● Exercise description
From the entries below, print exactly the span beginning with the line holding "thumb mcp: (774, 849)" and ending with the line holding "pinky mcp: (406, 514)", endpoints included, and skip any pictures.

Named joint coordinates:

#####

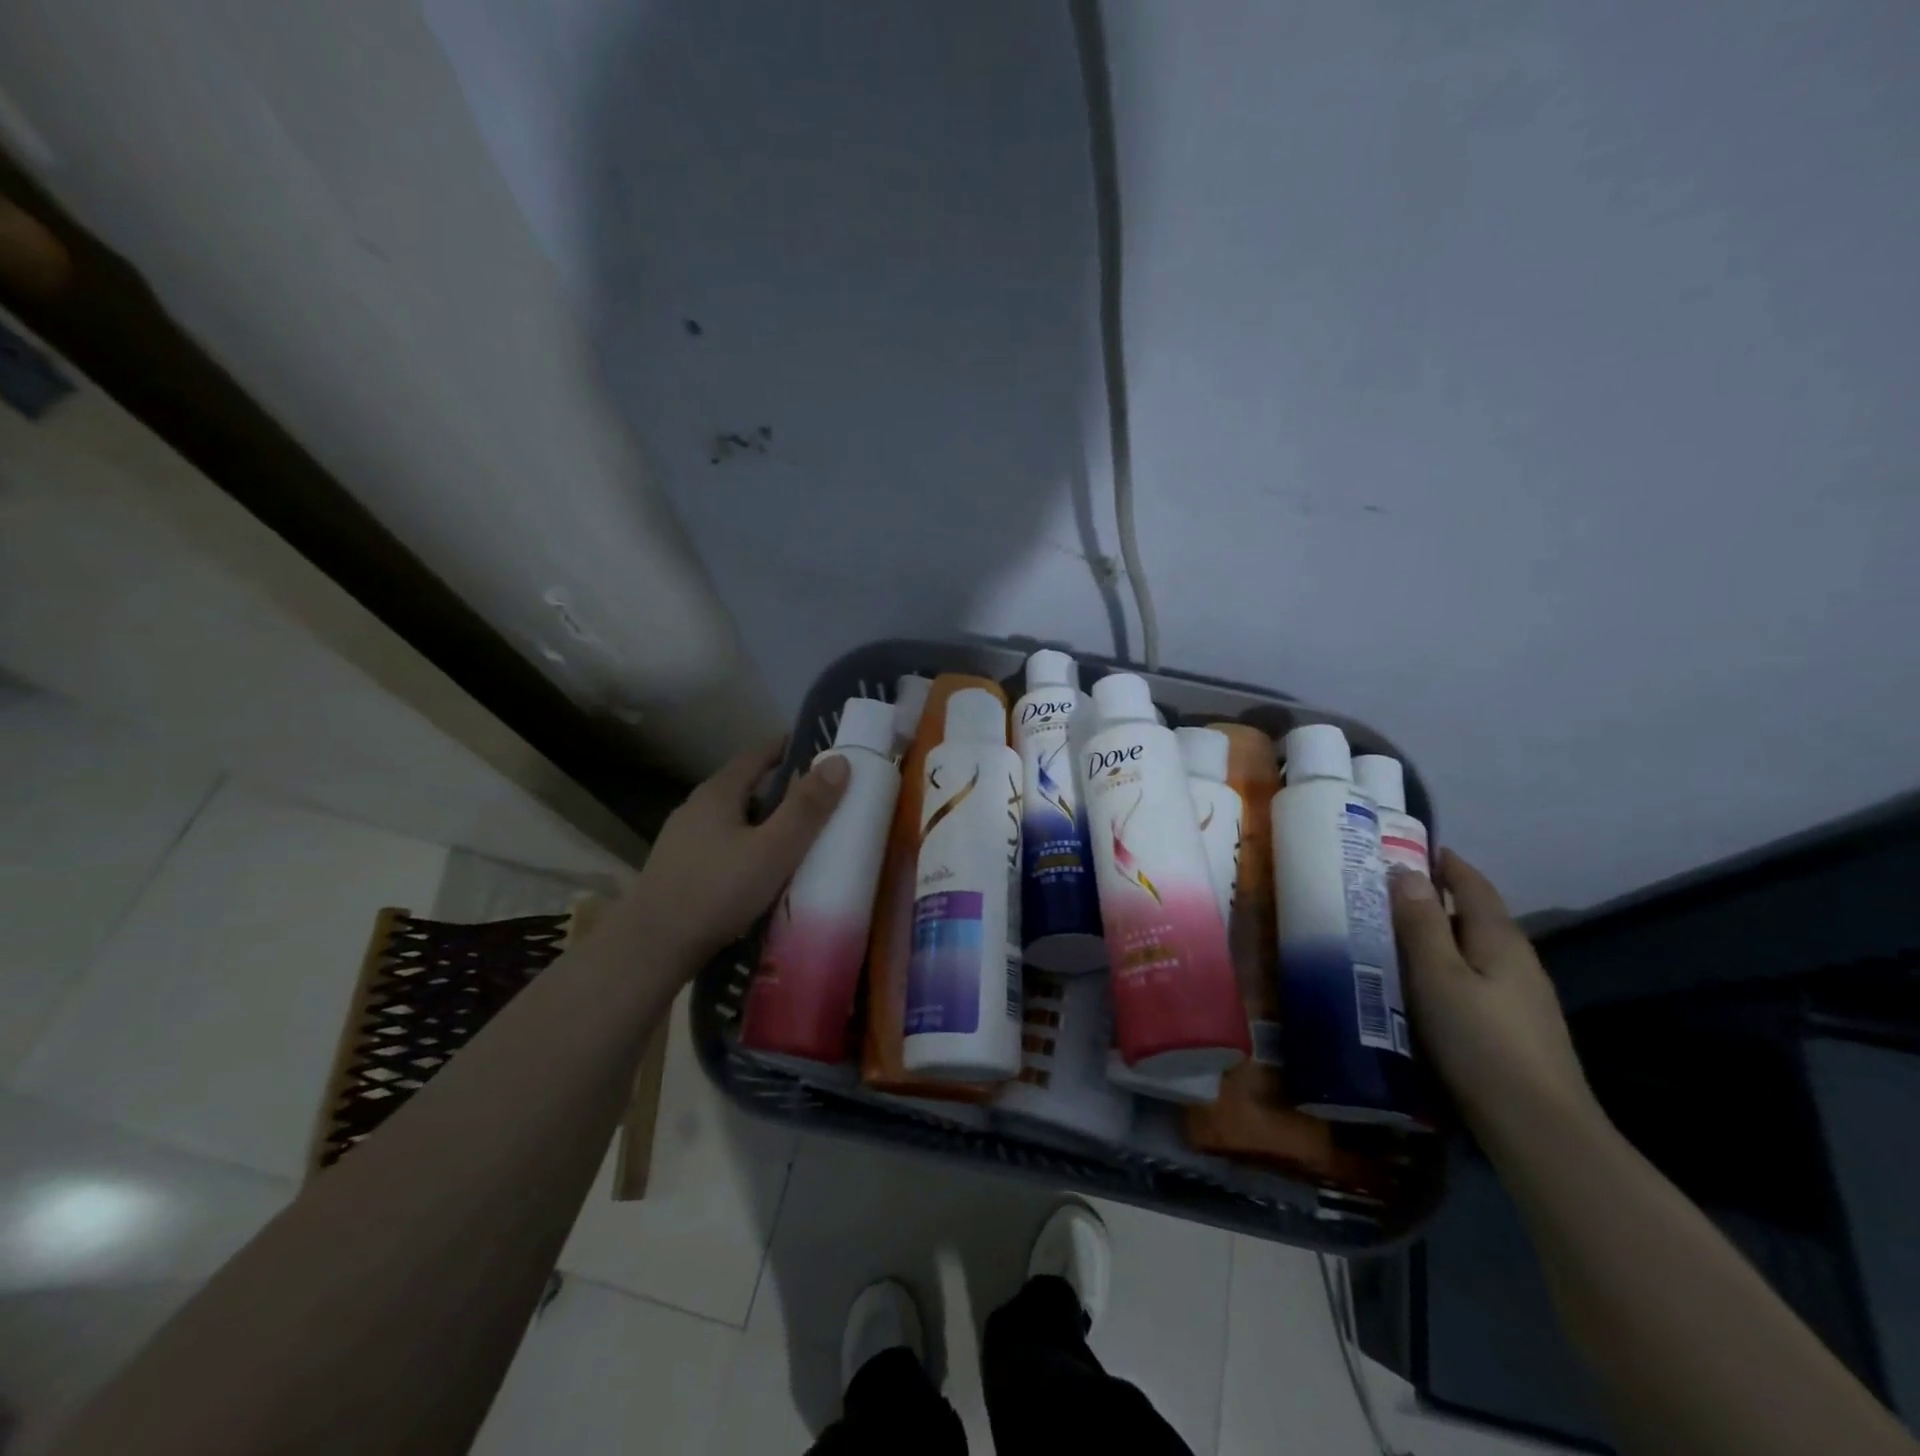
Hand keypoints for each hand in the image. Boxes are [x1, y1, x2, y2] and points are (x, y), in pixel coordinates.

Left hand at [619, 739, 849, 967]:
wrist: (650, 949)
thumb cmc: (717, 892)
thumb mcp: (774, 849)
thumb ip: (807, 807)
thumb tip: (840, 761)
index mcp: (717, 793)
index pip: (757, 754)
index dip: (788, 747)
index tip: (819, 748)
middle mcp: (695, 808)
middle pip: (744, 785)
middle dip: (780, 786)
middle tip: (818, 796)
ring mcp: (682, 840)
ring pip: (732, 818)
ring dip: (762, 819)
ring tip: (795, 834)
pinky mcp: (678, 869)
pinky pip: (722, 844)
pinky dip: (746, 845)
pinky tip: (760, 869)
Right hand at [1391, 850, 1598, 1145]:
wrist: (1539, 1128)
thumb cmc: (1479, 1041)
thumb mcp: (1436, 975)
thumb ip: (1421, 922)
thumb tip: (1405, 871)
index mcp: (1500, 939)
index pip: (1472, 884)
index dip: (1443, 863)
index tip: (1408, 847)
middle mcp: (1517, 960)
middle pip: (1474, 915)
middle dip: (1434, 898)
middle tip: (1383, 892)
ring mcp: (1521, 997)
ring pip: (1473, 950)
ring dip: (1438, 936)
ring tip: (1393, 936)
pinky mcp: (1515, 1028)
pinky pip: (1474, 979)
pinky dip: (1446, 968)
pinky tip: (1423, 986)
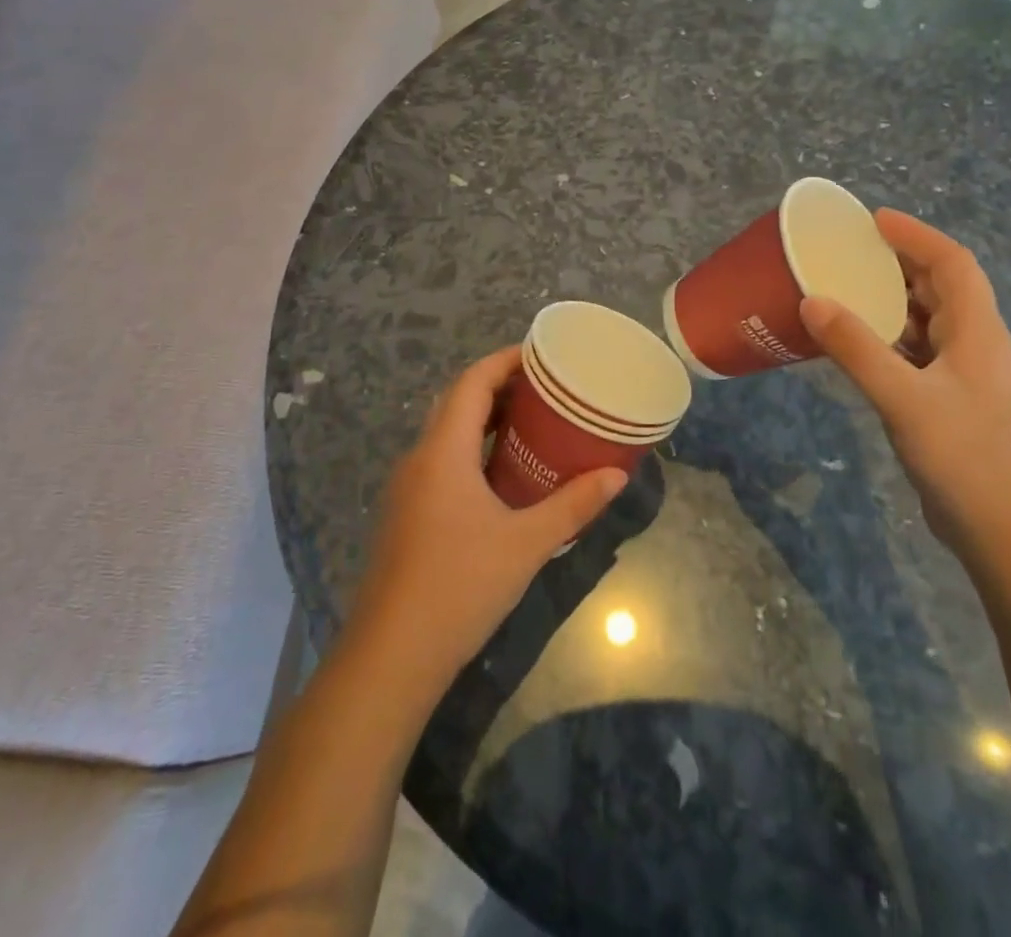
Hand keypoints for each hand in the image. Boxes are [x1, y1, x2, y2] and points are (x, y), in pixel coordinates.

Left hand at [347, 346, 629, 690]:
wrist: (392, 656)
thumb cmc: (460, 586)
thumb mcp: (526, 543)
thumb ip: (573, 505)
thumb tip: (618, 475)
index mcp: (443, 451)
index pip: (471, 382)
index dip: (504, 360)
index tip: (541, 354)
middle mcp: (419, 458)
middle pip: (457, 401)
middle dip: (498, 386)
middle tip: (544, 386)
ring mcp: (407, 488)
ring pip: (446, 432)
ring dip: (483, 418)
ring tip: (530, 421)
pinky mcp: (406, 514)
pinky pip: (441, 460)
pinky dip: (471, 448)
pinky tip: (501, 473)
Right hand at [799, 210, 1010, 566]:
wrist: (1004, 531)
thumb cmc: (964, 456)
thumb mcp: (904, 399)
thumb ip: (857, 349)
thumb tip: (812, 300)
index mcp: (977, 332)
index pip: (952, 263)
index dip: (916, 235)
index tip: (873, 220)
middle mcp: (976, 344)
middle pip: (940, 287)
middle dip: (899, 263)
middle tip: (850, 252)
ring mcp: (964, 375)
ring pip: (927, 321)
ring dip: (891, 301)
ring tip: (845, 290)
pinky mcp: (950, 401)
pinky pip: (916, 352)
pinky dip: (887, 338)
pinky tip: (855, 346)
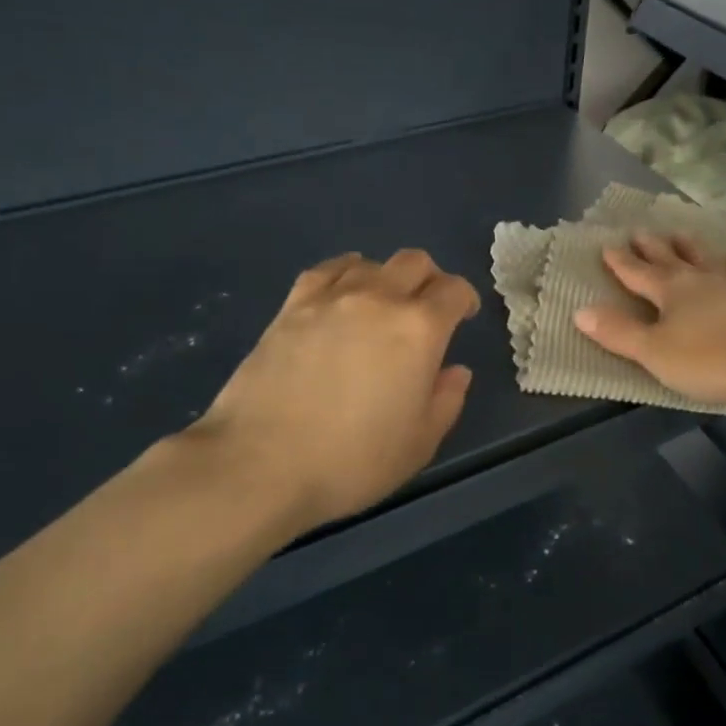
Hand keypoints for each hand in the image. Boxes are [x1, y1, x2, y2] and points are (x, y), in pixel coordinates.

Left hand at [186, 250, 480, 531]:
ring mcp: (331, 298)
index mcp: (419, 329)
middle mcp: (379, 299)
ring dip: (387, 277)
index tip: (463, 317)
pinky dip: (344, 274)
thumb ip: (446, 400)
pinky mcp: (292, 306)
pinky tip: (341, 294)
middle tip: (427, 309)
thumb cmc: (352, 460)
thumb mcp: (419, 443)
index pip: (453, 290)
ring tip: (381, 305)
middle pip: (415, 262)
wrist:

#####

● Exercise response
thumb mcp: (774, 849)
thumb ip: (807, 807)
thumb tip: (840, 761)
index mcp: (717, 793)
index pip: (757, 754)
index dip: (788, 747)
index tip: (819, 748)
middle mcp: (695, 808)
middle pip: (744, 785)
middle dip: (780, 786)
middle tip: (818, 796)
ring mcp: (682, 840)
ring pip: (732, 818)
ring dip: (762, 819)
ring tip: (795, 834)
pinky mcp: (678, 869)
pinky pip: (722, 844)
pinky dip: (746, 845)
pinky tip: (760, 869)
Right hand at [1391, 850, 1598, 1145]:
wrist: (1539, 1128)
thumb cmc: (1479, 1041)
thumb mcp: (1436, 975)
thumb ip: (1421, 922)
thumb tip: (1405, 871)
index mcp: (1500, 939)
index pip: (1472, 884)
index dip: (1443, 863)
index tip: (1408, 847)
middle mcp: (1517, 960)
middle pip: (1474, 915)
middle dip: (1434, 898)
middle tip: (1383, 892)
ring mcp: (1521, 997)
ring pip: (1473, 950)
ring dip: (1438, 936)
ring tip: (1393, 936)
pinky mcp: (1515, 1028)
pinky pip: (1474, 979)
pinky dip: (1446, 968)
pinky tip: (1423, 986)
Hand keypoints for each hand in the image. Boxes are [x1, y1, x2, y2] and points are (x, y), in pixel coordinates.

Left hand at [347, 346, 629, 690]:
wrist: (392, 656)
thumb cmc: (460, 586)
thumb mcp: (526, 543)
thumb ip: (573, 505)
thumb tip: (618, 475)
index mcp: (443, 451)
index pip: (471, 382)
index dip: (504, 360)
index tip: (541, 354)
middle mcp: (419, 458)
middle pip: (457, 401)
middle dip: (498, 386)
middle tip: (544, 386)
ring mcp: (407, 488)
ring pip: (446, 432)
ring dip: (483, 418)
ring tip: (530, 421)
pinky mcp: (406, 514)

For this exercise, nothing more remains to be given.